Exercise requirements
Restate word for word the lines below from the one that has "empecinada." through the one that has "incorporar en la práctica cot", keeping both and dropping all pictures.

+ + + + + + +

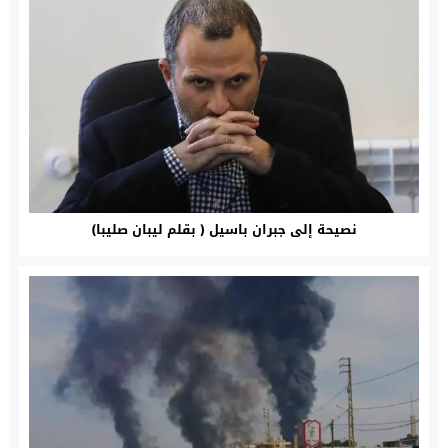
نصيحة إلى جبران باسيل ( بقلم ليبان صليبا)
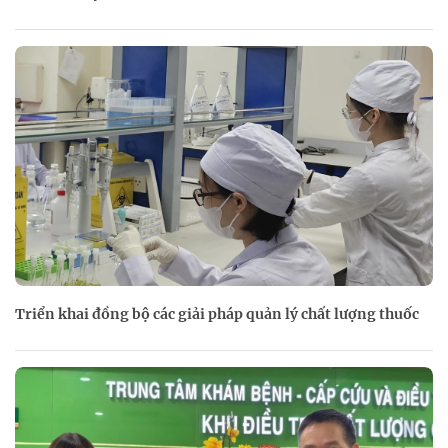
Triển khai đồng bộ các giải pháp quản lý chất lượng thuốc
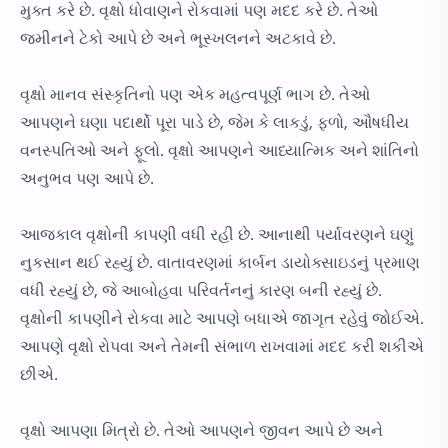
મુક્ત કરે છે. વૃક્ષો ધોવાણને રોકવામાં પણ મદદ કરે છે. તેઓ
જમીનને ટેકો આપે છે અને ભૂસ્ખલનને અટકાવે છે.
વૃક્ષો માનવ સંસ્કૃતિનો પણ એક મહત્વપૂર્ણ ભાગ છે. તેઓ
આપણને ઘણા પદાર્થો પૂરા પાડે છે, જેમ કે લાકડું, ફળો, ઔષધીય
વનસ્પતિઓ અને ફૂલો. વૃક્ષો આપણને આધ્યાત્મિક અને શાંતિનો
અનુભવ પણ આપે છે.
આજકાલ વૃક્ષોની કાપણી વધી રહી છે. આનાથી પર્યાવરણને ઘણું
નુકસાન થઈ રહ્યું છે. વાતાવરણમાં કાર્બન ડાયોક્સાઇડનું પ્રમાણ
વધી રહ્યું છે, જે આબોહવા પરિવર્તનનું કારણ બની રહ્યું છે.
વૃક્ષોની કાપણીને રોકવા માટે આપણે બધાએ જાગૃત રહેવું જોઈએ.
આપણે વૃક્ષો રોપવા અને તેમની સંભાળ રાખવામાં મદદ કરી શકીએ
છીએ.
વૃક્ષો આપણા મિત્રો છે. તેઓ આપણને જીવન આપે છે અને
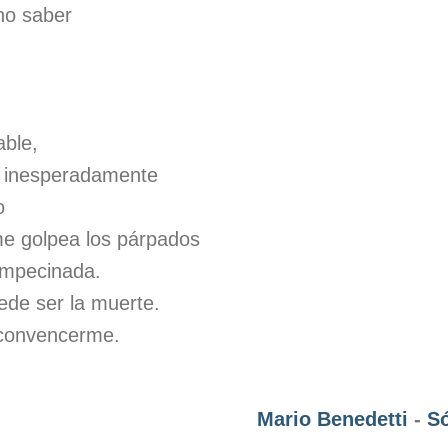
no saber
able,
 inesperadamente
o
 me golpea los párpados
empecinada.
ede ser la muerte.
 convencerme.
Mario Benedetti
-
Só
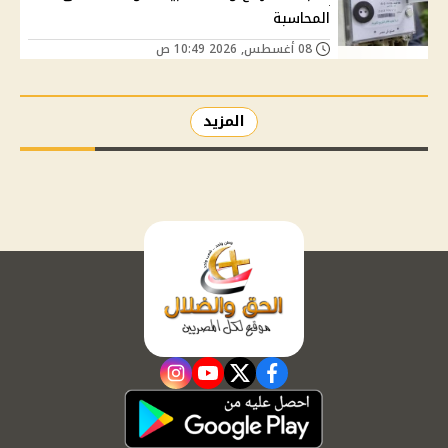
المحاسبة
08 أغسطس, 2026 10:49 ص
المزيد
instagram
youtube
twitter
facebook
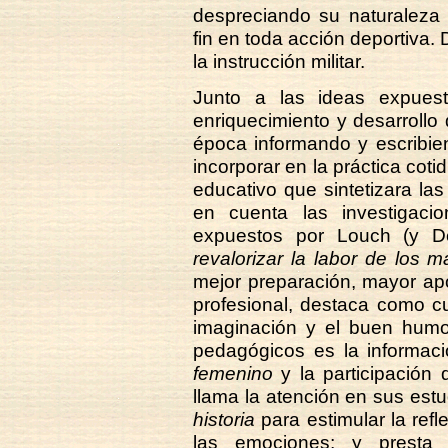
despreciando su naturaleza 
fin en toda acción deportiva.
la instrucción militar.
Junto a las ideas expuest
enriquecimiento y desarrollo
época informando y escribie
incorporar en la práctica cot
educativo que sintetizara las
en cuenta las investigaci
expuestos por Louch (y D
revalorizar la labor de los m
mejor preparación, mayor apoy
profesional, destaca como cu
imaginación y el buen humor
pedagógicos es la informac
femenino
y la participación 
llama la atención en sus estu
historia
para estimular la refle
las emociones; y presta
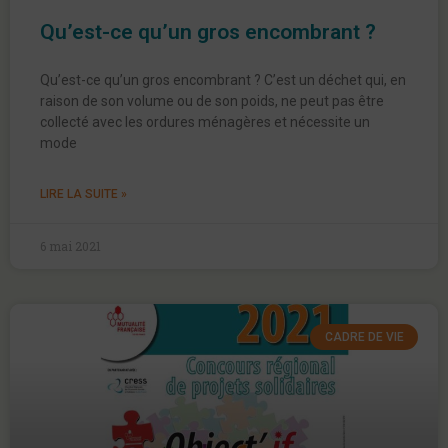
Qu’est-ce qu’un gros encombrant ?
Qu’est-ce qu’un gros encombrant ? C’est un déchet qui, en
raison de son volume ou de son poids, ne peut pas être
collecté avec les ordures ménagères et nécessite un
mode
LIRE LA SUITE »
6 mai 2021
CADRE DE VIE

+ + + + + + +

Reply
empecinada.
ede ser la muerte.
 convencerme.
Mario Benedetti
-
Só
المحاسبة
08 أغسطس, 2026 10:49 ص
المزيد
instagram
youtube
twitter
facebook
despreciando su naturaleza 
fin en toda acción deportiva.
la instrucción militar.
Junto a las ideas expuest
enriquecimiento y desarrollo
época informando y escribie
incorporar en la práctica cot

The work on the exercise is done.